Breaches of alcohol sponsorship and ads to become a criminal offence under new law
Criminal sanctions will be imposed for the first time for breaches of alcohol advertising, marketing and sponsorship under proposed legislation to be published today.
The penalties will be outlined in the Public Health (Alcohol) Bill to be published by Health Minister Leo Varadkar after it was given the go-ahead by the Cabinet yesterday.
The wide-ranging Bill, which is aimed at curbing the country’s ongoing excessive abuse of alcohol, will make it an offence to advertise or market alcohol in a way which glamorises drink.
Ads which suggest that alcohol can make someone better at sport or more sexually attractive will be banned.
It means a television ad in the style of the famous Harp commercial “Sally O’Brien and the way she might look at you” would probably not pass the test.
It will also ban on-pitch computer-generated advertising of alcohol as previously reported in the Irish Independent.
The bill will ban all alcohol advertising near schools, playgrounds and public transport.

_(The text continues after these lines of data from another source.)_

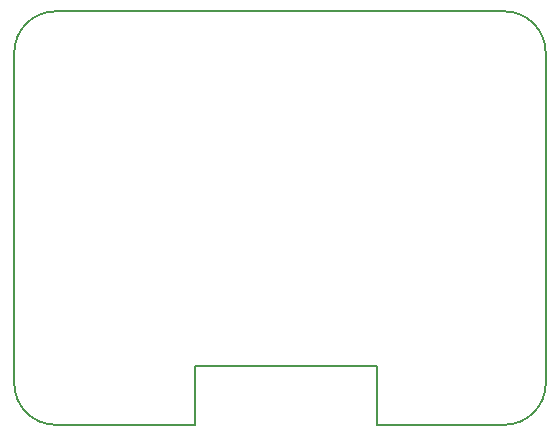
<source format=gm1>
G04 #@! TF.GenerationSoftware,KiCad,Pcbnew,8.0.7*
G04 #@! TF.CreationDate,2025-04-02T23:58:34+11:00*
G04 #@! TF.ProjectId,Ganglion_01,47616e67-6c69-46f6-9e5f-30312e6b6963,01*
G04 #@! TF.SameCoordinates,Original*
G04 #@! TF.FileFunction,Profile,NP*
%FSLAX46Y46*%
G04 Gerber Fmt 4.6, Leading zero omitted, Abs format (unit mm)*
G04 Created by KiCad (PCBNEW 8.0.7) date 2025-04-02 23:58:34*
%MOMM*%
%LPD*%
G01*
G04 APERTURE LIST*
G04 #@! TA.AperFunction,Profile*
%ADD10C,0.150000*%
G04 #@! TD*
G04 APERTURE END LIST*
D10*
X115300000Y-65000000D02*
X115300000Y-60000000D01*
X100000000Y-33500000D02*
G75*
G02*
X103500000Y-30000000I3500000J0D01*
G01*
X130700000Y-65000000D02*
X141500000Y-65000000D01*
X130700000Y-60000000D02*
X130700000Y-65000000D01*
X145000000Y-61500000D02*
X145000000Y-33500000D01*
X103500000Y-65000000D02*
X115300000Y-65000000D01*
X115300000Y-60000000D02*
X130700000Y-60000000D01*
X145000000Y-61500000D02*
G75*
G02*
X141500000Y-65000000I-3500000J0D01*
G01*
X141500000Y-30000000D02*
G75*
G02*
X145000000Y-33500000I0J-3500000D01*
G01*
X100000000Y-61500000D02*
X100000000Y-33500000D01*
X103500000Y-65000000D02*
G75*
G02*
X100000000Y-61500000I0J3500000D01*
G01*
X103500000Y-30000000D02*
X141500000Y-30000000D01*
M02*

</source>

It will also be outlawed in trains, bus stations or bus shelters.
It will restrict ads to only giving specific information about the product and they cannot make it appealing to children.
Warnings in relation to harmful effects of alcohol consumption in general and during pregnancy will be included in all ads.
A 9pm watershed for alcohol ads on television will be binding and this will be included in the Broadcasting Authority of Ireland code.
The Broadcasting Act 2009 will be amended to ensure that the Minister for Health is consulted on all health-related aspects of the code.
The traditional images of pub ‘craic’ used to promote alcohol are under threat from proposed new advertising curbs.
Pub scenes may be included in ads but the messages they convey of the ‘craic’ will be heavily scrutinised, particularly if young people who traditionally feature are seen to give the impression alcohol is enhancing their social skills.
Other measures include:
•The introduction of minimum pricing, which will mean a bottle of wine cannot be sold for less than around €8 and a can of beer for under €2.
•Warning labels on alcohol bottles and cans.
•Health warnings on the dangers of drinking while pregnant.
•The amount of pure alcohol in grams and the calorie count.
Bottles and cans will include a link to a new website by the HSE to provide public health information and advice on alcohol misuse.
The legislation will not interfere with drinks companies’ sponsorship of games or pitch-side ads, but it is likely to have implications for international soccer or rugby tournaments held in Ireland.
It will be up to the next government to steer the legislation through the Oireachtas and face the drinks’ lobby.